You will burn up even a carbide bit in short order if you do not use cutting oil
and run SLOW. Buy half a dozen bits while you are at it. You WILL break them
as you go. Good luck! :thumbsup:


----------



## Grandcheapskate (Jan 5, 2006)

You think heat buildup will be a problem even if I make the first pass deep enough to just cut through the metal (and not the underlying board)?

I'm thinking of cutting a 1/8" to 1/4" slot in the metal and a 1/16" to 1/8" slot through the board (on a second pass). Having a smaller slot under the metal would keep the car centered and it would move the two electrical sides a little farther apart.

I'm also thinking of using a soft board material under the steel, with a stiffer board under that. It would make routing the slot very easy.

Joe


----------



## tossedman (Mar 19, 2006)

> I'm thinking of cutting a 1/8" to 1/4" slot in the metal and a 1/16" to 1/8" slot through the board (on a second pass).
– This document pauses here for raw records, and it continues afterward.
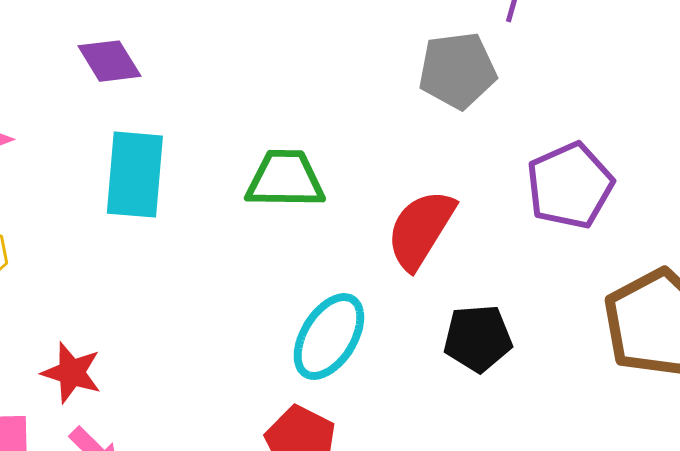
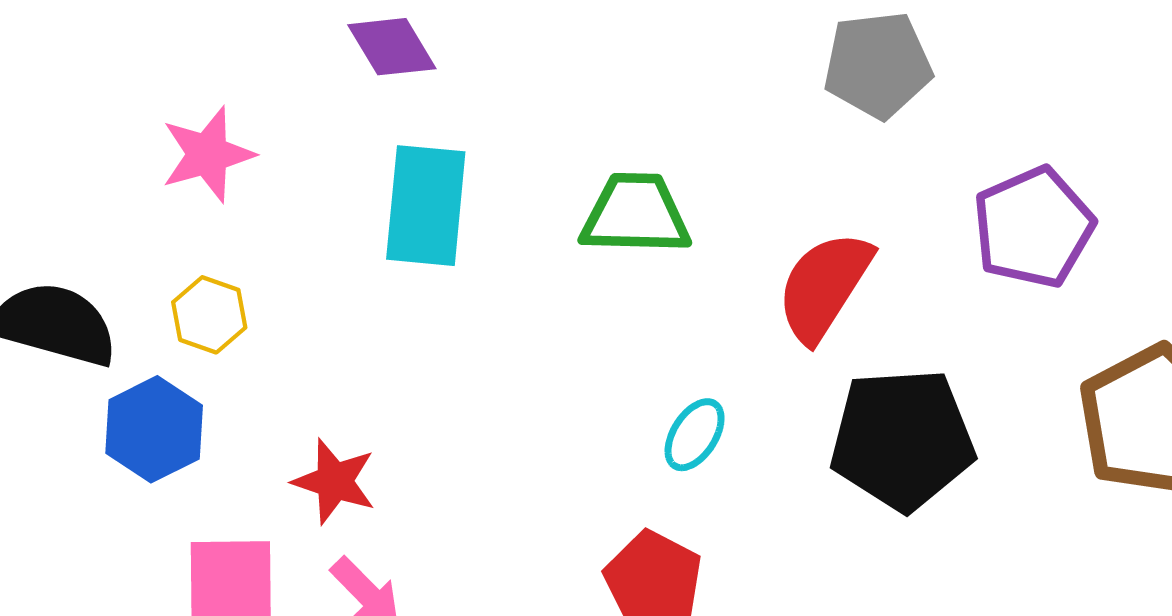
cyan ellipse: (329, 337) -> (695, 435), size x0.6
black pentagon: (478, 338) -> (902, 439), size x1.5

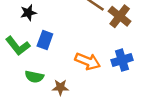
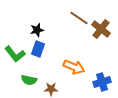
black star: (28, 13) -> (37, 30), moved
blue cross: (122, 60) -> (102, 82), moved

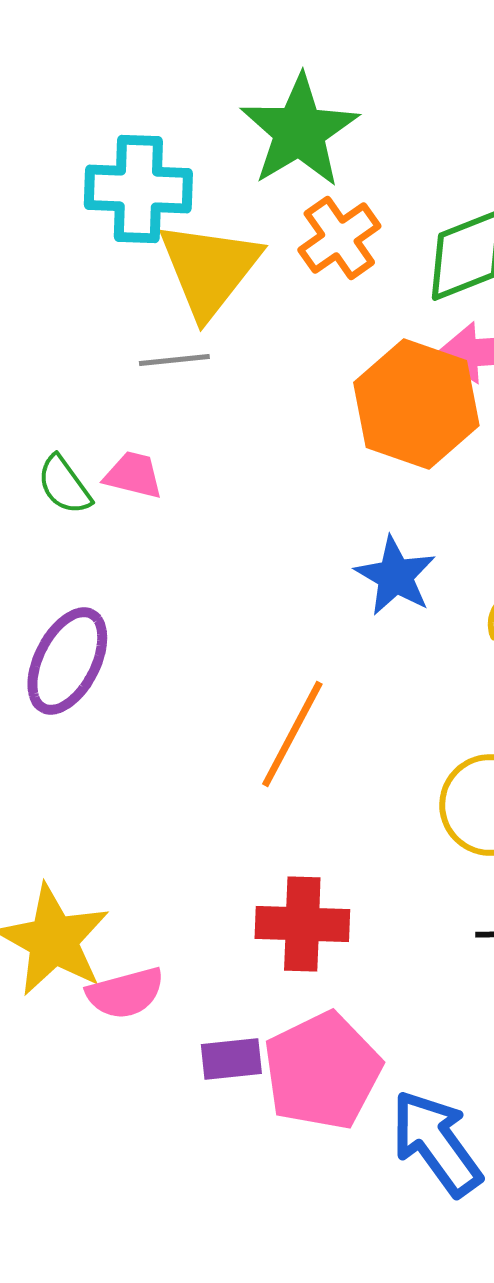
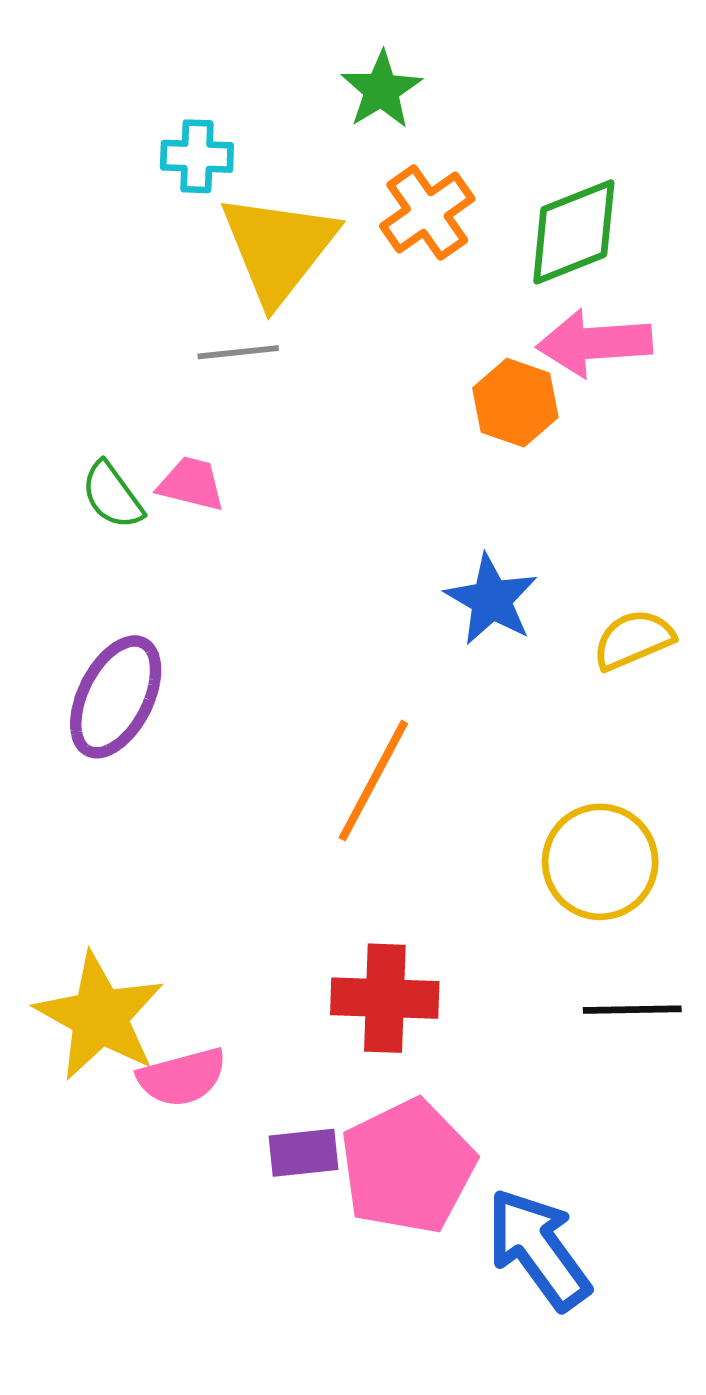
green star: (299, 131) -> (381, 90), size x0.6
cyan cross: (138, 189) -> (197, 156), size x0.6
orange hexagon: (416, 404) -> (515, 403), size x0.6

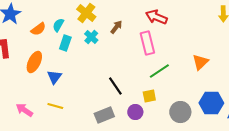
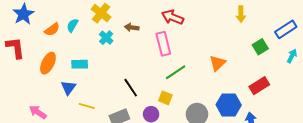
brown arrow: (116, 27) -> (132, 27), turned -120
cyan rectangle: (65, 43) -> (80, 64), moved, turned 70
blue triangle: (54, 77) -> (68, 88), moved
yellow square: (149, 96) -> (165, 98), turned 32
yellow line: (55, 106) -> (87, 106), moved

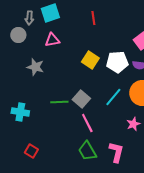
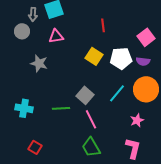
red line: (93, 18) -> (103, 25), moved
green line: (59, 102) -> (61, 108), moved
pink L-shape: (116, 152) -> (133, 148), moved

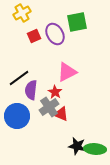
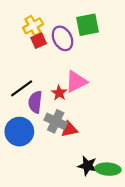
yellow cross: (22, 13) -> (33, 26), moved
red star: (55, 92) -> (59, 93), moved
gray cross: (49, 107) -> (56, 121), turned -30
red triangle: (61, 114) -> (69, 129), turned -35

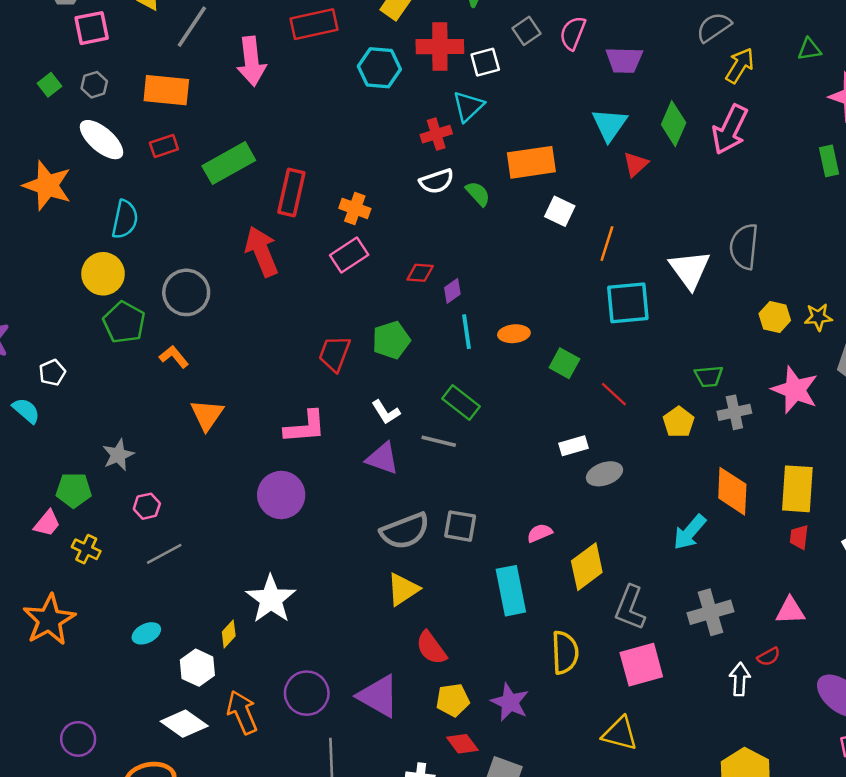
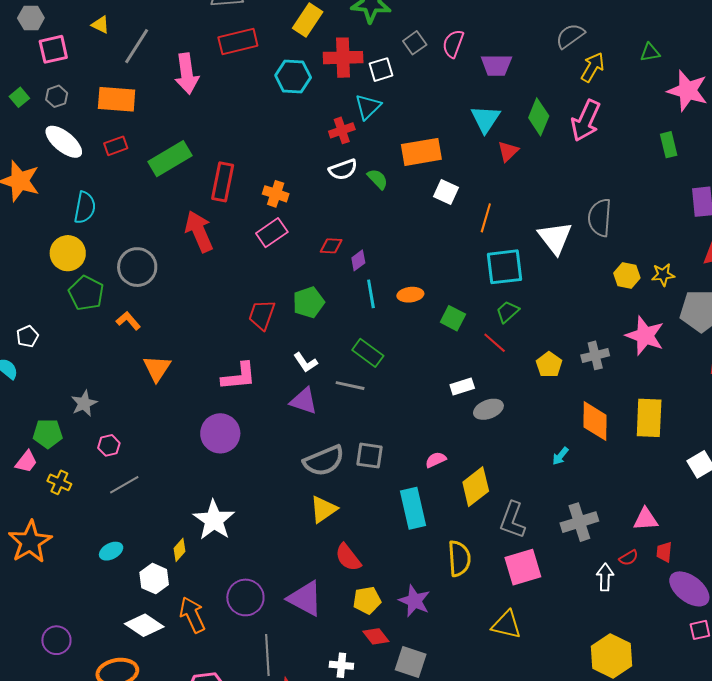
green trapezoid: (709, 376) -> (508, 312), moved, turned 145
cyan arrow: (690, 532) -> (560, 456), size x0.6
red trapezoid: (799, 537) -> (664, 552), moved

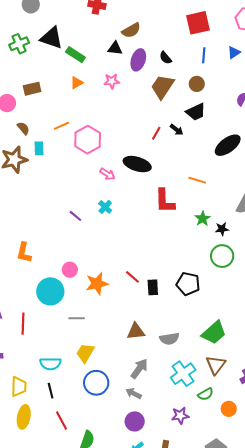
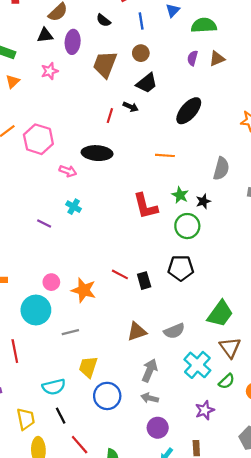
black semicircle: (165, 58) -> (103, 20), moved
red L-shape: (165, 201) -> (145, 206), moved
green circle: (222, 256) -> (187, 226), moved
orange star: (97, 284) -> (84, 290), turned -30

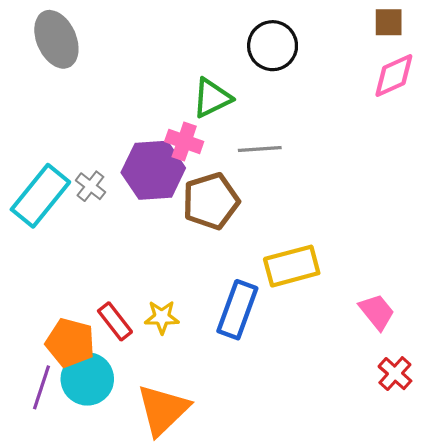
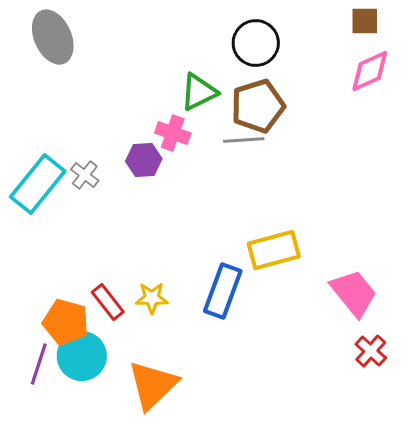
purple hexagon: (153, 170) -> (144, 160), size x0.6
brown pentagon: (211, 201) -> (258, 106), moved
pink trapezoid: (377, 312) -> (354, 293), size x1.4

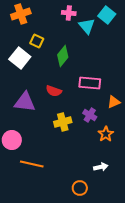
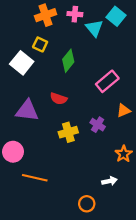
orange cross: (21, 14) -> (46, 15), moved
pink rectangle: (90, 83) -> (107, 81), moved, turned -45
orange star: (106, 134) -> (124, 154), moved

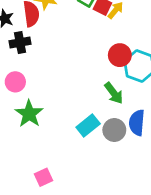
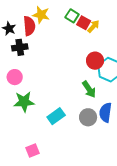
green star: (29, 114) -> (24, 102), turned 30
cyan rectangle: (88, 126) -> (56, 116), moved

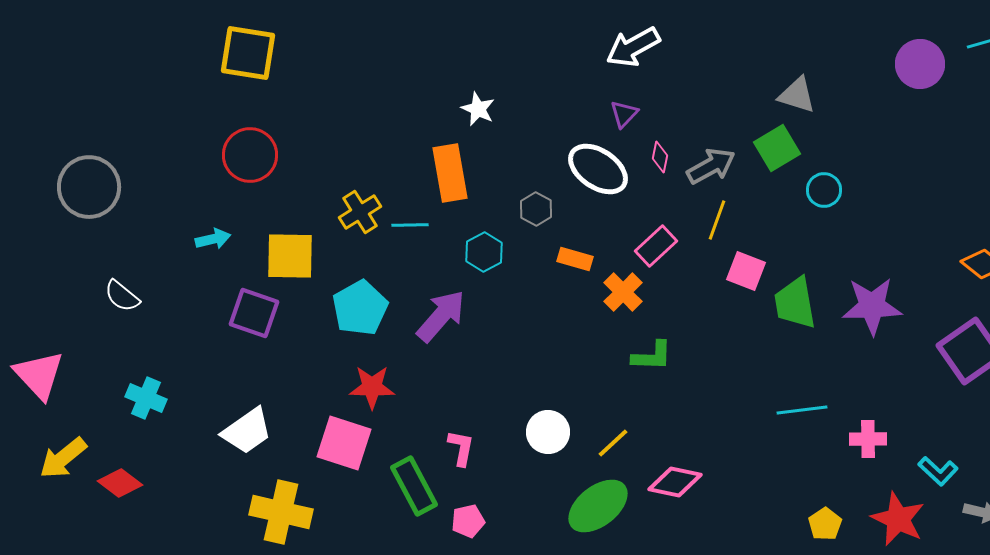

Having a smaller slot under the metal would keep the car centered and it would move the two electrical sides a little farther apart.


That's an interesting idea, hadn't thought about doing it that way.



> I'm also thinking of using a soft board material under the steel, with a stiffer board under that. It would make routing the slot very easy.


Sintra is very easy to route. MDF isn't hard to route but much messier (it get's everywhere!) and that MDF sawdust is hard on your lungs.

Keep us posted. This is getting interesting Joe.

Todd


----------



## Grandcheapskate (Jan 5, 2006)

Finally got around to trying to rout through the .002" shim steel.

I glued a 2'x 2" piece centered over an existing slot. I then took a Roto Zip with the aluminum cutting bit, lined up over the slot and GO. Took about 15 seconds to cut through the two foot length - no more resistance than tin foil as long as you are not also cutting the slot.

Thanks...Joe


----------